The raster blocks table (the largest table and the one that stores the pixel information and pyramids) stores one row per block (tile) per band in a raster dataset and per pyramid level. For example, a three-band image divided into 12 blocks with no pyramids built will have 36 rows in the BLK table—12 separate blocks for each of the bands. The column containing the pixel data for the block is a binary large object (BLOB).
Compression, pyramids, and tile size
There are other storage structures to consider when storing and managing raster data, including compression, downsampled datasets (pyramids and overviews), and tile size.
Compression
There are two types of compression: lossless and lossy. Lossless compression means the values of pixels in the raster dataset are not changed, whereas lossy compression results in altered pixel values. The amount of compression depends on the type of pixel data; the more homogeneous the image, the higher the compression ratio. You should store data that will be used for analysis, not just display, using a lossless compression. The primary benefit of compressing data is that it requires less storage space; the amount of savings depends on the method of compression and the redundancy in the data. An added benefit is the significantly improved performance because you are transferring fewer packets of data. For example, when accessing image data over a network with low bandwidth, the use of compression can offer improved performance because the amount of information to be transferred is reduced, making it possible to store large, seamless image datasets and serve them quickly to a client for display.
Mosaic datasets also have compression. This is not for storage of the image dataset being managed; it is for the compression applied to the image it generates when displayed. This also improves accessing data over the network by reducing the size of the file that is transferred. For more details about the Allowed Compression Method property, see Mosaic dataset properties.
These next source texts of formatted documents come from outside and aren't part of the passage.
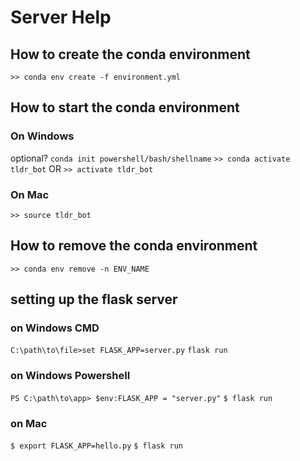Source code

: # Server Help

## How to create the conda environment

`>> conda env create -f environment.yml`

## How to start the conda environment

### On Windows

optional? `conda init powershell/bash/shellname`
`>> conda activate tldr_bot` OR `>> activate tldr_bot`

### On Mac

`>> source tldr_bot`

## How to remove the conda environment

`>> conda env remove -n ENV_NAME`

## setting up the flask server

### on Windows CMD

`C:\path\to\file>set FLASK_APP=server.py`
`flask run`

### on Windows Powershell

`PS C:\path\to\app> $env:FLASK_APP = "server.py"`
`$ flask run`

### on Mac

`$ export FLASK_APP=hello.py`
`$ flask run`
Downsampled datasets for fast display
Downsampled datasets are rasters created from the original data for either raster datasets or mosaic datasets. They are generated to improve display speed and performance. When they are created for raster datasets, they are called pyramids, and when they are created for mosaic datasets, they are called overviews.
Pyramids versus overviews
Pyramids | Overviews | |
---|---|---|
Created for | Raster datasets | Mosaic datasets |
Format | Writes .ovr files—with a few exceptions. Reads pyramids stored externally as .ovr or .rrd files or internally. | Writes as .tif files. |
Storage | In a single file that generally resides next to the source raster dataset using the same name. | By default, in a folder next to the geodatabase with the *.overviews extension, or internally for enterprise geodatabases. Storage location is customizable. |
Storage size | 2 to 10 percent (compared to original raster datasets). | |
Downsampling factor | 2 | Default is 3. This can be edited. |
Extent |
|
|
Options when building |
|
|
Tile size
In an enterprise geodatabase or a file geodatabase, raster data is stored in a structure in which the data is tiled, indexed, pyramided, and most often compressed. Because of tiling, indexing, and pyramiding, each time the raster data is queried, only the tiles that are necessary to satisfy the extent and resolution of the query are returned instead of the whole dataset. The tile size controls the number of pixels you want to store in each database memory block. This is specified as a number of pixels in x and y. The default tile size is 128 by 128 pixels, and most applications do not require changing these default values. In an enterprise geodatabase, the tiles of raster data are compressed before they are stored in the geodatabase.